Mr. Nocera undoubtedly understands the importance of legal certainty. But mustn’t there be some exceptions? “Sometimes,” he writes, “the climate really does demand that the rules of the game be changed, at least temporarily.”
In fact, contract law does incorporate some flexibility for changed circumstances. Several contract doctrines — most notably the “impracticability” and “frustration of purpose” defenses — permit parties to get out of improvident deals when risks materialize. The problem for Dow is that the law permits parties to create greater predictability by effectively contracting around these doctrines. Thus, if the contract allocates a risk to one of the parties, that party can’t avail itself of one of these defenses if the risk materializes. That is essentially what happened here.

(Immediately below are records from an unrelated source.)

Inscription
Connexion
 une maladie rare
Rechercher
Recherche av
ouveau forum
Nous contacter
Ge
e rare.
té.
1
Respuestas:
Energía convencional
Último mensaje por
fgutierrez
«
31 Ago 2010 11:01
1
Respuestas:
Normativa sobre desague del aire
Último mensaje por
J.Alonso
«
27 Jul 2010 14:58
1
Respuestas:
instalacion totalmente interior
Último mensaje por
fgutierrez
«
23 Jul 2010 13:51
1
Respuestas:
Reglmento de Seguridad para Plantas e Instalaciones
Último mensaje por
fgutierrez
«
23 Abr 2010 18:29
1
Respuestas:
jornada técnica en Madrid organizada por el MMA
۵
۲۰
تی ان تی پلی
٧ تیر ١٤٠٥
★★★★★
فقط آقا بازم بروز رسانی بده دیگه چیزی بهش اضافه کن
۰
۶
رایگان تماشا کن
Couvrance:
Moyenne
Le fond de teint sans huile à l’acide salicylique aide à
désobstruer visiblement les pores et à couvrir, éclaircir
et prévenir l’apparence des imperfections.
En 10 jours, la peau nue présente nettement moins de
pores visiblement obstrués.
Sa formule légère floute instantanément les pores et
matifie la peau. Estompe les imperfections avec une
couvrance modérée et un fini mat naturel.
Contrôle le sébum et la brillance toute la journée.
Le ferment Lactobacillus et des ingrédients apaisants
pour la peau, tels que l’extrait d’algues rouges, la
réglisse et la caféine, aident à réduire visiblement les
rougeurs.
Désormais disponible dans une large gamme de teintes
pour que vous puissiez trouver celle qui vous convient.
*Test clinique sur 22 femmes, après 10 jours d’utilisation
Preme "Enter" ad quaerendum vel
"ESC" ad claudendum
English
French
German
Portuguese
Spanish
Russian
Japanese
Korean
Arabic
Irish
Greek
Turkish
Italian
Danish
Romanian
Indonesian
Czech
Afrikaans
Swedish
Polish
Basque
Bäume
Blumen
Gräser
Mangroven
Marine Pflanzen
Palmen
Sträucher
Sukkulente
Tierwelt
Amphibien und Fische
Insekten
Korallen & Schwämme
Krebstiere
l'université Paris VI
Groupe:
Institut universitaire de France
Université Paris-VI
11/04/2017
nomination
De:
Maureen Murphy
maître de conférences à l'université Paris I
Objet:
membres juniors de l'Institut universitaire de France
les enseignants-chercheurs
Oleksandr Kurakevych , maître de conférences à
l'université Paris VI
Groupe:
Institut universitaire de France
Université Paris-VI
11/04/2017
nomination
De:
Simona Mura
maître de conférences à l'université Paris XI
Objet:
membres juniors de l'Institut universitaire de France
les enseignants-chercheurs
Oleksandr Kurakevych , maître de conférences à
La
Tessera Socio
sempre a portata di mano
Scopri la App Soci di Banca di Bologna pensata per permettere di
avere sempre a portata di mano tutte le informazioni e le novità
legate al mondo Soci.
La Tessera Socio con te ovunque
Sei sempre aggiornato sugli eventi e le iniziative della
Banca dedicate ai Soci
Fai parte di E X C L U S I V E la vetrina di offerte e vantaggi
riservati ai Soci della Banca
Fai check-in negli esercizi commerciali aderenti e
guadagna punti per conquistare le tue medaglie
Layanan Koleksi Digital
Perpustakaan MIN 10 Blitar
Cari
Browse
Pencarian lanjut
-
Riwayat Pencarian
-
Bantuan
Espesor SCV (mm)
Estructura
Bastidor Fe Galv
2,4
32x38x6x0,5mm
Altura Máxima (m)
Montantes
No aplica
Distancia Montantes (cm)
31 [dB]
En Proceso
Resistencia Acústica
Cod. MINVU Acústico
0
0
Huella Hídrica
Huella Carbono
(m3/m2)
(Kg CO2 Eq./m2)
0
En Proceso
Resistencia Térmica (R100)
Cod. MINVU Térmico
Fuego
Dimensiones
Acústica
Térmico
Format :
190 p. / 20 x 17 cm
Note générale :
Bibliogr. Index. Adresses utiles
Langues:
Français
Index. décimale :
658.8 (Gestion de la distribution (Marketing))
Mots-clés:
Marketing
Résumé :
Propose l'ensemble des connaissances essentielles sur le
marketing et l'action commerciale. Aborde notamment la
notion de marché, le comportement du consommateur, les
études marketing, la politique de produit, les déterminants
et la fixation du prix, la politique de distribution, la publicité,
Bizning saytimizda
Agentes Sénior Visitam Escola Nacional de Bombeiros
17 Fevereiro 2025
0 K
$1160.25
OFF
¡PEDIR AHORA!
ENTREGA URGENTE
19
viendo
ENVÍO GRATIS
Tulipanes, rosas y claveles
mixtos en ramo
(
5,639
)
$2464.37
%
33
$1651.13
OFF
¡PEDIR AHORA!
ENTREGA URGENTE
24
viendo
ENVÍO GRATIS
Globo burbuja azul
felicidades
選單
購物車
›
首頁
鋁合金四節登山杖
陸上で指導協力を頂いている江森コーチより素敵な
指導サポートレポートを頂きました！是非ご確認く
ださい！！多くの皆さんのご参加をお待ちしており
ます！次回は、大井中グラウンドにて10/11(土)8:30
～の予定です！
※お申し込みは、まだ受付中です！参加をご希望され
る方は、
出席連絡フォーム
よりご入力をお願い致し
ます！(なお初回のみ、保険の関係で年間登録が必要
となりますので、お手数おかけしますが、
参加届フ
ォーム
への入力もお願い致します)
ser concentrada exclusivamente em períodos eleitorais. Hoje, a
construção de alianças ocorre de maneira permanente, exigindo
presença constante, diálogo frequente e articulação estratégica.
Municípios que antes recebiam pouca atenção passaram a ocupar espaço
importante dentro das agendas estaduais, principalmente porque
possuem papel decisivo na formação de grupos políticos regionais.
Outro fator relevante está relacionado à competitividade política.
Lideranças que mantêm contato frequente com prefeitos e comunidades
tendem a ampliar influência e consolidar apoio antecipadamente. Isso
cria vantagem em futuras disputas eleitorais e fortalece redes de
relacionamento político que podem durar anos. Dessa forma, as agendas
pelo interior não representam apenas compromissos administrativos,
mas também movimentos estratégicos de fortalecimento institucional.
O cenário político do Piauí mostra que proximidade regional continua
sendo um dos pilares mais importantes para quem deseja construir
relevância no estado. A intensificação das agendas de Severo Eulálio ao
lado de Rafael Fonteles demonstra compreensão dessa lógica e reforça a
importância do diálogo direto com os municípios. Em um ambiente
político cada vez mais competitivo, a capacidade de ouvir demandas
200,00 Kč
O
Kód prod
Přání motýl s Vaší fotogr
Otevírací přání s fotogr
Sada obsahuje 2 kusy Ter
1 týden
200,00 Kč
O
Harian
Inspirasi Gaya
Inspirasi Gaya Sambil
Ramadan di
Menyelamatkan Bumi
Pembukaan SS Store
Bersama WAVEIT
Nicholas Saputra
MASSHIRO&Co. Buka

Presumably in order to minimize the price it would have to pay, Dow agreed to several terms that would insure Rohm & Haas against the risk that the deal wouldn’t materialize. Dow agreed to forego a number of standard contractual outs, such as a financing contingency, and it went so far as to guarantee that a court could force it to proceed with the deal, rather than just order it to pay monetary damages, if it tried to back out. Dow’s a big boy, and it knew precisely what it was doing: it was giving Rohm & Haas an insurance policy in exchange for a lower share price.
If a court were now to hold that Dow could walk away from this deal, the court would effectively destroy the ability of contracting parties to trade assurance (“Don’t worry, this deal will happen!”) for money (a lower price). By thus cutting back on the freedom of contract, the court would reduce the possibility of creating value through trade. Many deals, those in which assurance of performance is very important to one of the parties, would be squelched altogether.
This is assuredly not the way to bring our economy out of its current straits. We need to encourage wealth-creating trades by strengthening, not weakening, the institution of contract.